Марта указала на дом между студентами и Старым Орте гой.
– А тут кто живет?
– Мистер Грюневальденглитц. Творческая личность, и тоже съемщик. Без сварочной маски во двор почти не выходит. Весь дом превратил в мастерскую. Натаскает металлолома со свалки и сваривает образчики современного искусства. Вон сколько их перед домом.
– Ах вот что это такое! – сказала Марта.
– Интересно, что символизирует та большая штука? – спросил Джим.
– Вы про корову из крыльев автомобиля и спиц от зонтиков?
– Нет, про каракатицу из радарной тарелки, гаечных ключей и водопроводных кранов.
– Это Божья Коровка.
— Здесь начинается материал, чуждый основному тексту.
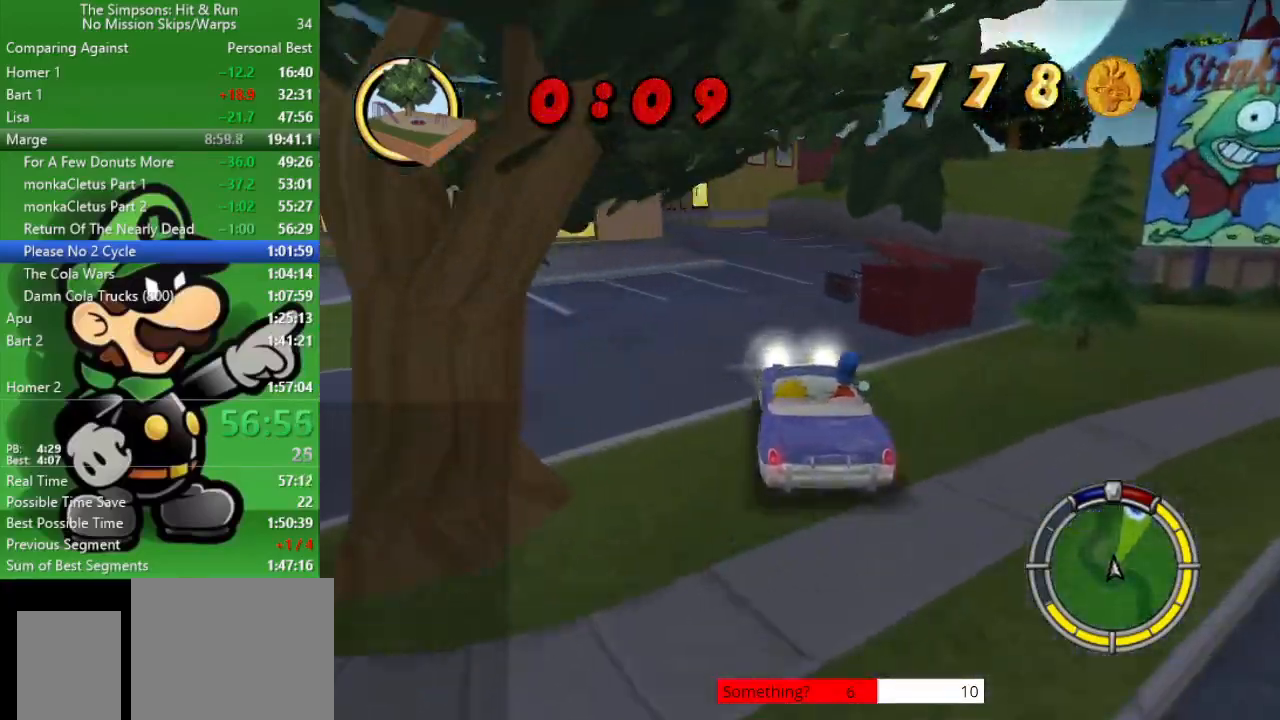
{"buttons": ["CIRCLE"], "left_stick": "up-left", "right_stick": "center", "events": [[217, "CIRCLE", "up"], [217, "left_stick", "up-left"], [467, "CIRCLE", "down"]]}
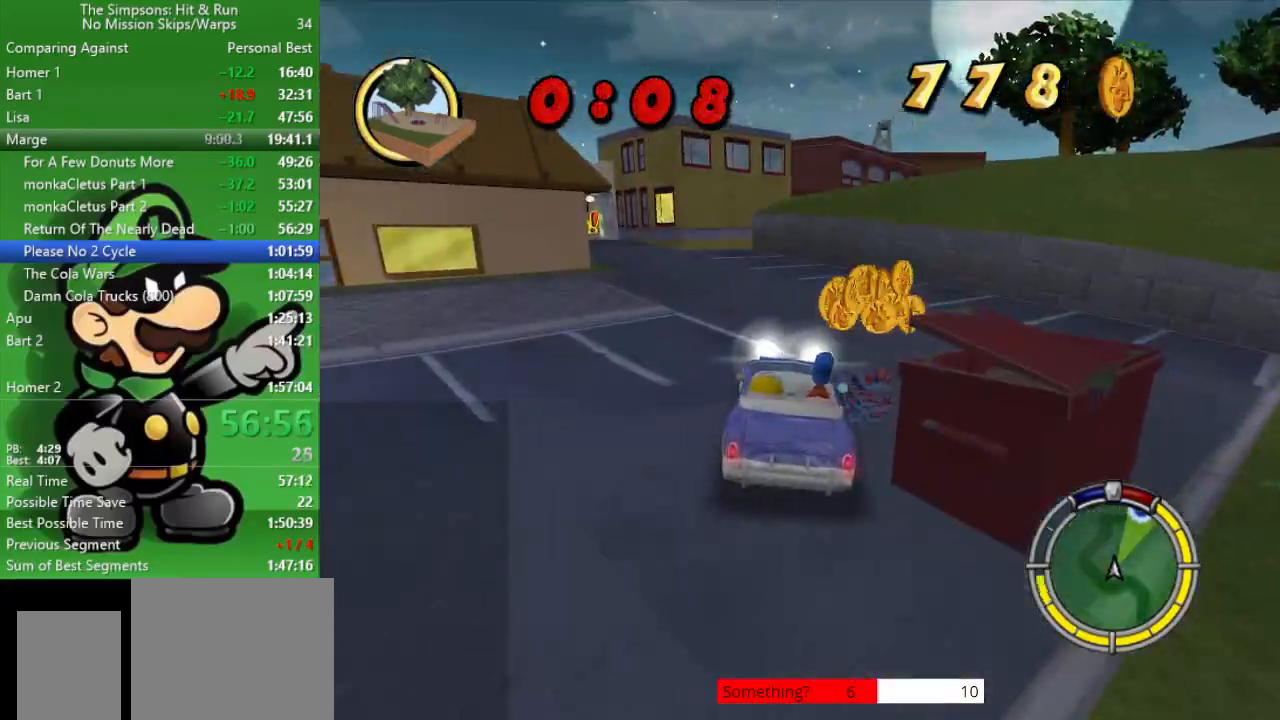
{"buttons": ["CIRCLE"], "left_stick": "up-left", "right_stick": "center", "events": [[167, "left_stick", "center"], [250, "left_stick", "up-left"]]}
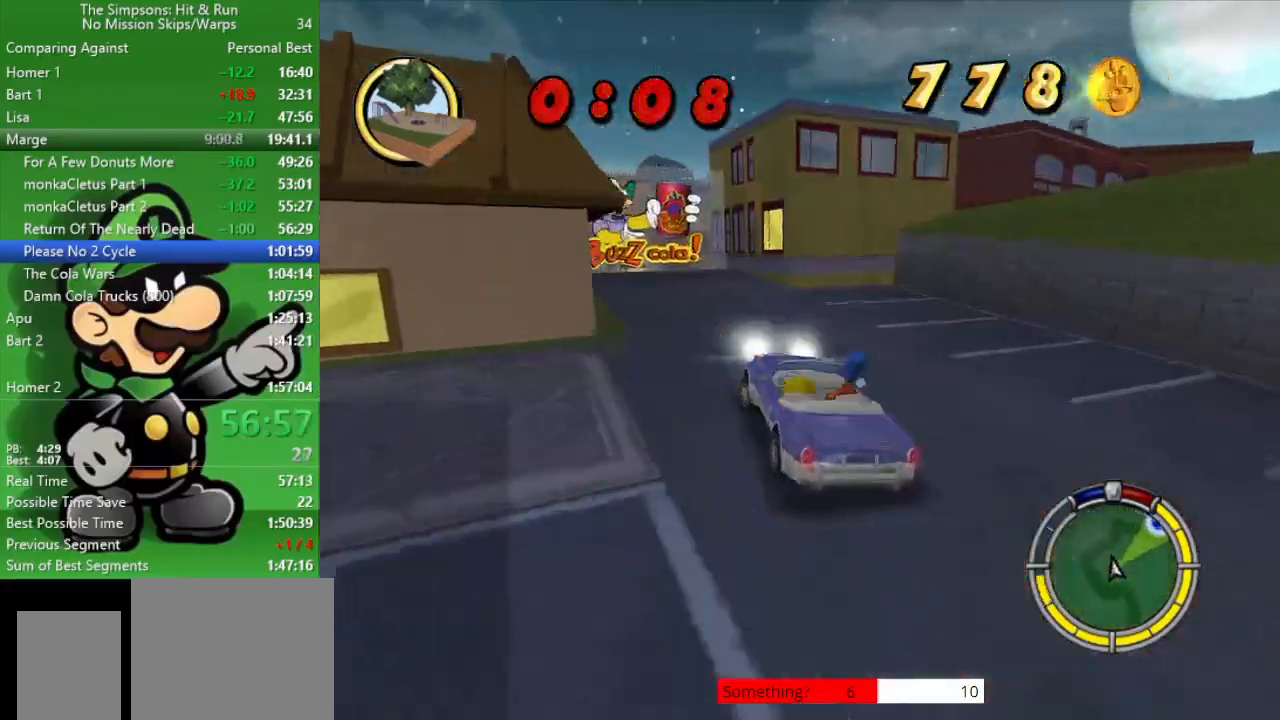
{"buttons": [], "left_stick": "right", "right_stick": "center", "events": [[183, "left_stick", "center"], [200, "CIRCLE", "up"], [300, "left_stick", "right"], [333, "CIRCLE", "down"], [500, "CIRCLE", "up"]]}
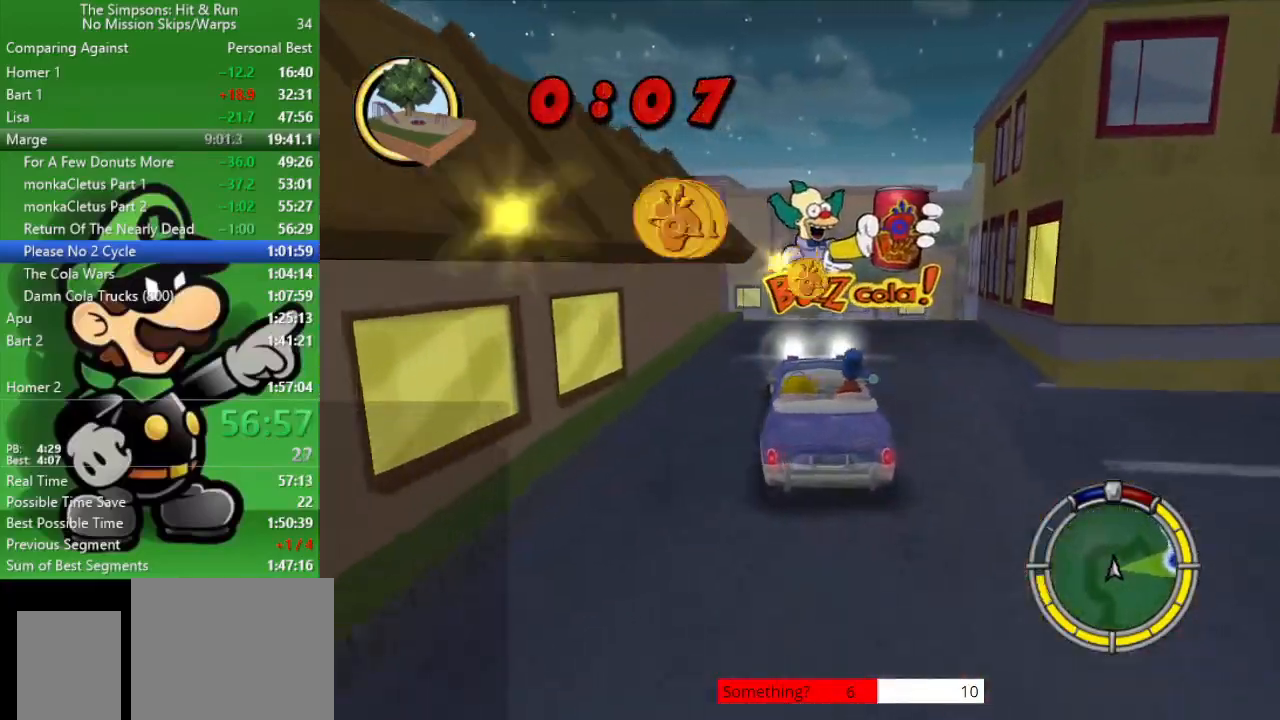
{"buttons": ["CIRCLE"], "left_stick": "right", "right_stick": "center", "events": [[400, "CIRCLE", "down"]]}
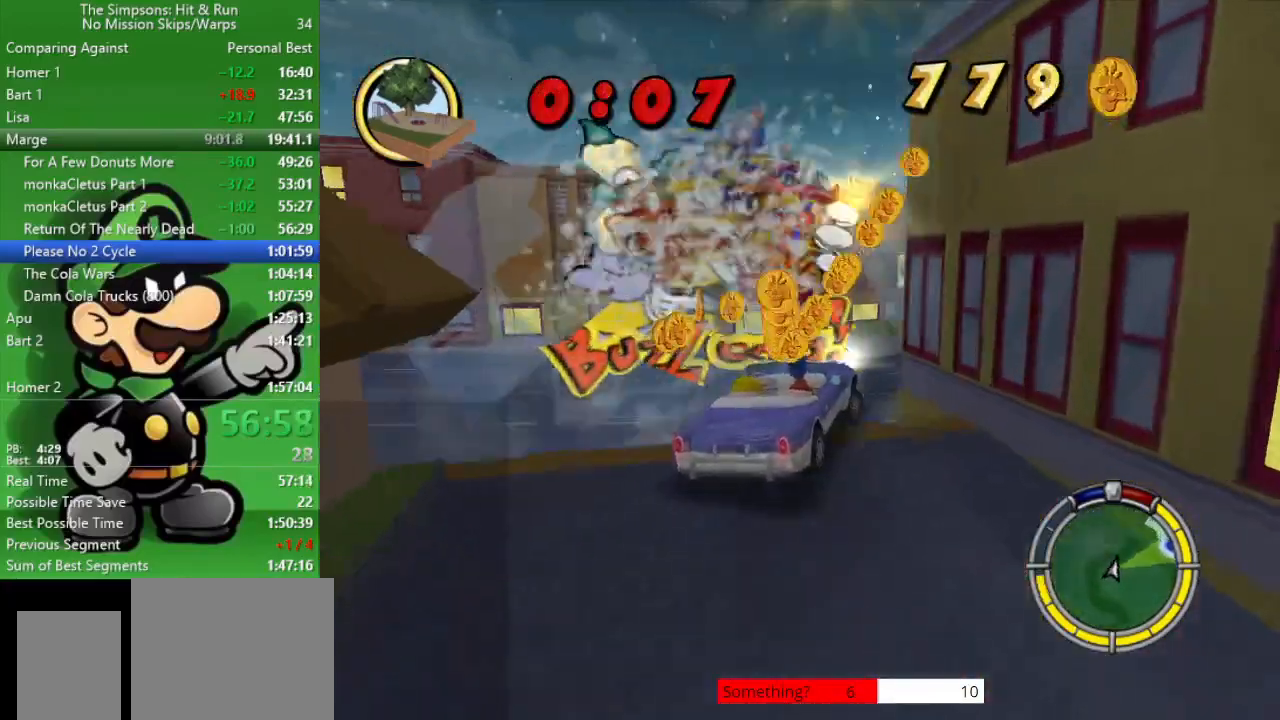
{"buttons": ["CIRCLE"], "left_stick": "center", "right_stick": "center", "events": [[83, "left_stick", "center"]]}
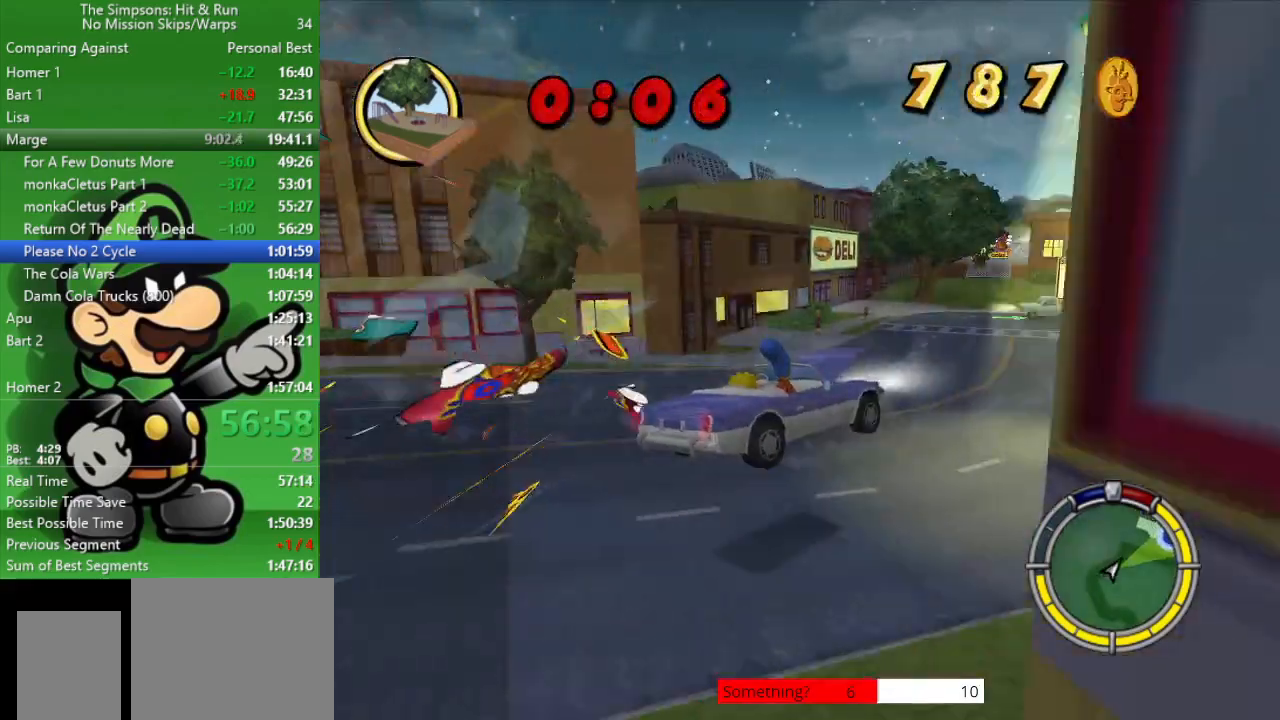
{"buttons": ["CIRCLE"], "left_stick": "center", "right_stick": "center", "events": []}
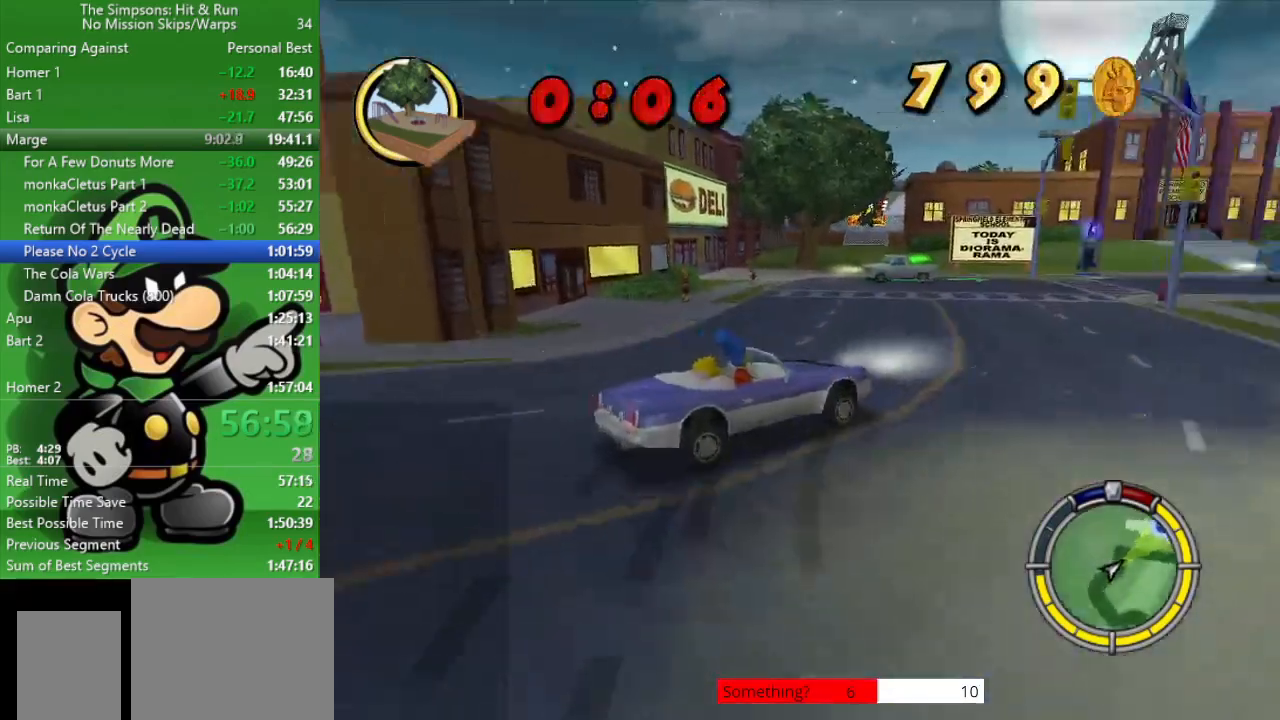
{"buttons": ["CIRCLE"], "left_stick": "up-left", "right_stick": "center", "events": [[250, "left_stick", "up-left"], [300, "CIRCLE", "up"], [400, "CIRCLE", "down"]]}
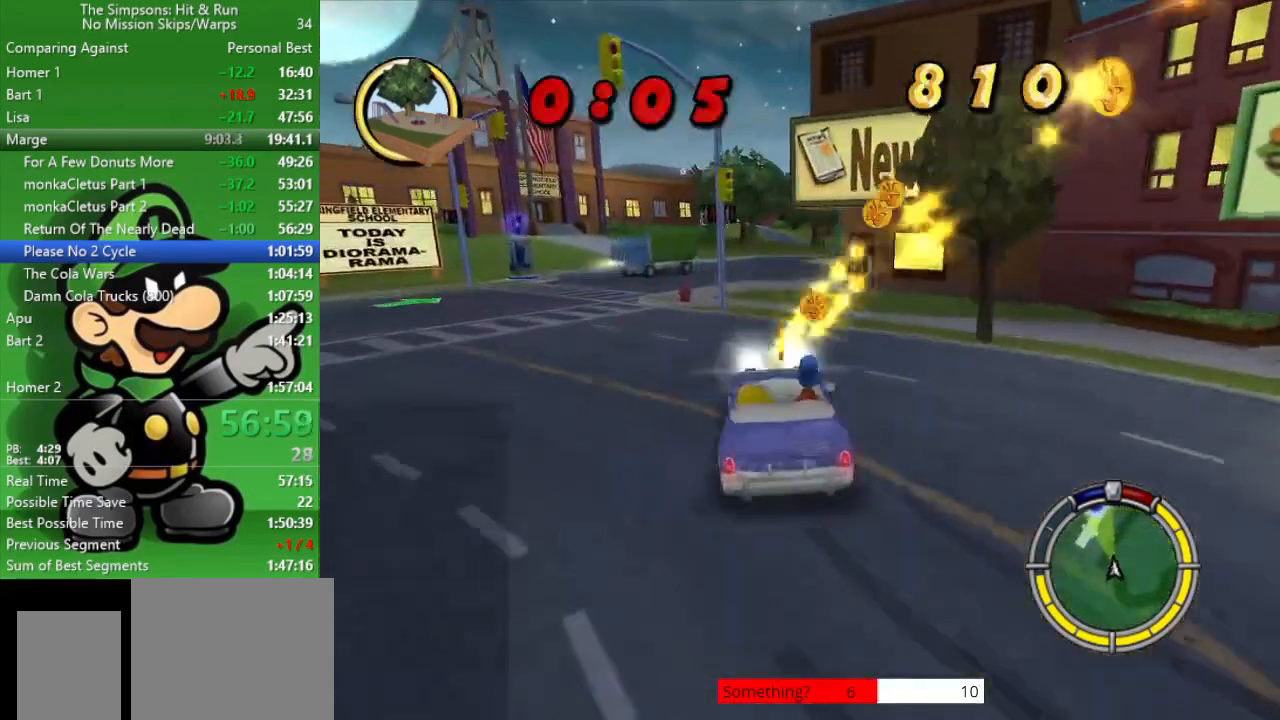
{"buttons": ["CIRCLE"], "left_stick": "up-left", "right_stick": "center", "events": [[117, "CIRCLE", "up"], [250, "CIRCLE", "down"]]}
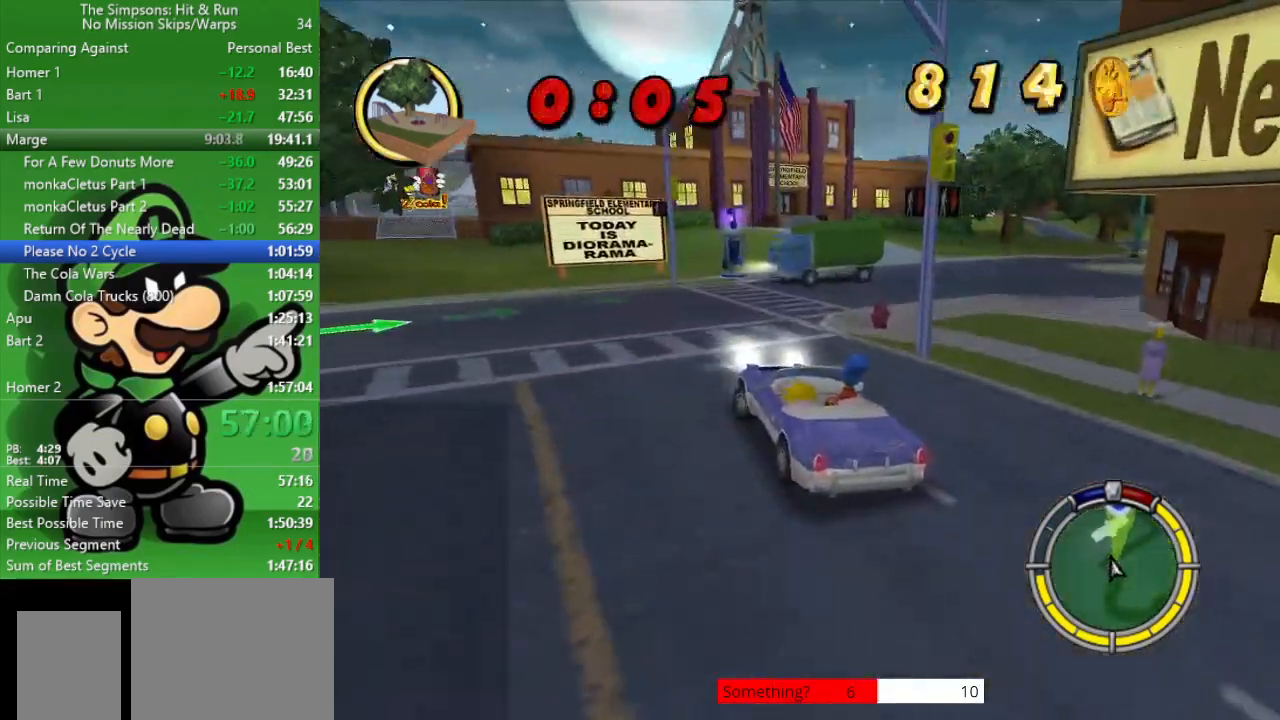
{"buttons": ["CIRCLE"], "left_stick": "center", "right_stick": "center", "events": [[83, "left_stick", "center"], [183, "left_stick", "up-left"], [383, "left_stick", "center"]]}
Жена президента Линдона Джонсона.
– А по-моему, просто каракатица! – заявила Марта.
– Мы все так думаем, – ответила Глэдис. – Даже в муниципалитет жаловались, но те сказали, что не станут подавлять право личности на самовыражение.
Перед номером 867 притормозил пикап, битком набитый разнообразными знаками и табличками. Вышел мужчина в джинсах и вколотил табличку «СДАЕТСЯ ВНАЕМ» между Божьей Коровкой и диорамой Геттисбурга на сетке от комаров.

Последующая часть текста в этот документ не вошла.